- **DATA FOR REVIEW**

■ ■ ■ ■ ■

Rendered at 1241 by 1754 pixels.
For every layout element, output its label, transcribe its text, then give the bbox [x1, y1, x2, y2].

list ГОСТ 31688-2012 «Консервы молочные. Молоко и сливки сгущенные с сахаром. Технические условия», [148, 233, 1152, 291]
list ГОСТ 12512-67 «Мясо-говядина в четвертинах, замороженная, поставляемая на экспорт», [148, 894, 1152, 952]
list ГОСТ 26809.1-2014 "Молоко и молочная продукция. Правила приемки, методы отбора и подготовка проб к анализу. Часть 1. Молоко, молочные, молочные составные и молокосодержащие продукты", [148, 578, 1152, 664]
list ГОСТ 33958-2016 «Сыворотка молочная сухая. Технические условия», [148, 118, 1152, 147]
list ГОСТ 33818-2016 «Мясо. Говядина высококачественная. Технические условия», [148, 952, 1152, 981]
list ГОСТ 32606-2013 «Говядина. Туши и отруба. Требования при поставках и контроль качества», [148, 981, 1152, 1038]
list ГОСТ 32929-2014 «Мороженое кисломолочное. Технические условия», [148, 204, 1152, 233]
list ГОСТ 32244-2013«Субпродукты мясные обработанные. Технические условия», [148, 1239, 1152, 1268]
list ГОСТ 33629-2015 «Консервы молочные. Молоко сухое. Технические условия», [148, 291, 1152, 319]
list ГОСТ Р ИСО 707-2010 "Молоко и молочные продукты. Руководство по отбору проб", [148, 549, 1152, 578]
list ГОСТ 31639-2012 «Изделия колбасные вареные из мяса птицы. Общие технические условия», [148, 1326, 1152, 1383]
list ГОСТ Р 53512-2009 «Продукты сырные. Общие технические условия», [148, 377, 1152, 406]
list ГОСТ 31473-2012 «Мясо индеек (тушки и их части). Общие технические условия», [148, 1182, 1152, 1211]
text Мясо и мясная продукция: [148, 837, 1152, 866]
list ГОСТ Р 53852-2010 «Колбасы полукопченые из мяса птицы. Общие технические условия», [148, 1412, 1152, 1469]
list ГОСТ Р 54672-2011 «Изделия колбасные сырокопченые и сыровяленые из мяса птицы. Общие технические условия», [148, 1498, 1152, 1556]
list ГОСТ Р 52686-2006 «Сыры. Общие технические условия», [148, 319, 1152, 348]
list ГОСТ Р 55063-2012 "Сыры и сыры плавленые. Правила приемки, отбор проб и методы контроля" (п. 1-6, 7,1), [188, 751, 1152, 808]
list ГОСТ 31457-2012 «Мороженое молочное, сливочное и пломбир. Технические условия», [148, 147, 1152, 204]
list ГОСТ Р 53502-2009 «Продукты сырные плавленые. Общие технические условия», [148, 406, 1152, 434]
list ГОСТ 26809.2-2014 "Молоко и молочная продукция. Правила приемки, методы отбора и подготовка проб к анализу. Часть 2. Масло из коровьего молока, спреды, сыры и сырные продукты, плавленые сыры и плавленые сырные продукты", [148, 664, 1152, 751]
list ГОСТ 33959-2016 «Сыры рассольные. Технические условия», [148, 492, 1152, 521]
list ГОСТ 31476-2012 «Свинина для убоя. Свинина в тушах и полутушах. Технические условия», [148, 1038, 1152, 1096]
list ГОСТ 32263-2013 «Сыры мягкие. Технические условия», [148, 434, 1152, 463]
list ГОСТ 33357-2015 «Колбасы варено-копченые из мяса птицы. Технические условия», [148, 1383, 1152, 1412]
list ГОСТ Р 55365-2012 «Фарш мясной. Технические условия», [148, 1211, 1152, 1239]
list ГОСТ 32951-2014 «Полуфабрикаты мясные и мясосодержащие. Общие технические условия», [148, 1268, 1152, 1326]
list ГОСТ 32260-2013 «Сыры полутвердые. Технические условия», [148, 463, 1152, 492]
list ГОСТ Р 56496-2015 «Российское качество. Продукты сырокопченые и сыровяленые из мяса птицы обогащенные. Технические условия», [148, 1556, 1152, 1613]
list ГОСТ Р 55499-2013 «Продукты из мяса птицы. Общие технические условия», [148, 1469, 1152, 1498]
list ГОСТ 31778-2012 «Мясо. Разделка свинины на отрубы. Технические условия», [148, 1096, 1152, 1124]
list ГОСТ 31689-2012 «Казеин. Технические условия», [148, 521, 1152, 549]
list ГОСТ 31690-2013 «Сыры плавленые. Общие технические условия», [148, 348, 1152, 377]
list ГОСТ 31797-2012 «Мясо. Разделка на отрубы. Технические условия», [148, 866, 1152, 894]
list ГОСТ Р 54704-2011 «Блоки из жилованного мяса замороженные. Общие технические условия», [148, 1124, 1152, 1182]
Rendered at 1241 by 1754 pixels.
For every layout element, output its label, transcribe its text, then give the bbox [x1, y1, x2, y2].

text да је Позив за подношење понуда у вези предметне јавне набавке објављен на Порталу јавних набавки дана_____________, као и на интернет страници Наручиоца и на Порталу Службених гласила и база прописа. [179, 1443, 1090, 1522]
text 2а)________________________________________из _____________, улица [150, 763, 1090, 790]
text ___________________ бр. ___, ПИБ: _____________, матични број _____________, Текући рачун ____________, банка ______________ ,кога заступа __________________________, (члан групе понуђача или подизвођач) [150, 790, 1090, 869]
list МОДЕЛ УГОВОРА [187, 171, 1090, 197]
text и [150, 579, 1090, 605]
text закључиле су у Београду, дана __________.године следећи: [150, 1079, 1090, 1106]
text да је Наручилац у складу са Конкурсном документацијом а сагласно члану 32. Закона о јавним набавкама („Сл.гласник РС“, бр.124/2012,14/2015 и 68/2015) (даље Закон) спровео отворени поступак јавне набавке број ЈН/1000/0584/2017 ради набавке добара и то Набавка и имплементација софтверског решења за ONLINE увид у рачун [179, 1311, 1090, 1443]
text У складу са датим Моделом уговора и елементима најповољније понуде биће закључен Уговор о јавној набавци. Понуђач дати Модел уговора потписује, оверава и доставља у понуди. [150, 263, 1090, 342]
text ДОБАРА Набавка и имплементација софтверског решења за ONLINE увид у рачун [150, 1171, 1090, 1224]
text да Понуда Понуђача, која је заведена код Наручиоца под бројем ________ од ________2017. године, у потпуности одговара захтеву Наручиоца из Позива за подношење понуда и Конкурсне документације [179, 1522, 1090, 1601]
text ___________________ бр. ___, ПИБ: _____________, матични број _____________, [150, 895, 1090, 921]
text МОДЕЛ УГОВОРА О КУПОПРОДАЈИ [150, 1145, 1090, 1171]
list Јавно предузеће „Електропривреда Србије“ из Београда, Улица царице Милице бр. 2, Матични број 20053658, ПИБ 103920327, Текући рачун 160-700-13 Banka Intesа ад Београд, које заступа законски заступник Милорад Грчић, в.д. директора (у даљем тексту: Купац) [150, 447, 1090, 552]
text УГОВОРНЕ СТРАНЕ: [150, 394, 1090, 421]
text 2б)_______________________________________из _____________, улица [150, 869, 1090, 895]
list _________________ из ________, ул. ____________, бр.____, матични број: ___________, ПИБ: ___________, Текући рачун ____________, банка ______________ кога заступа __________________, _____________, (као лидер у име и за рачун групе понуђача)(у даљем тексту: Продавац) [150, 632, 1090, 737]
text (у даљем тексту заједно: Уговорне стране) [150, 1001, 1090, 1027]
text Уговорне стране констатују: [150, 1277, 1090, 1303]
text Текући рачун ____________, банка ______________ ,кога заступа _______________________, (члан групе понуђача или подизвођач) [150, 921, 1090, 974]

■ ■ ■ ■ ■

- **PROBLEM**
Count the lines of the material that include the word "тексту", then state only the total.

- **SOLUTION TO THE EXERCISE**
3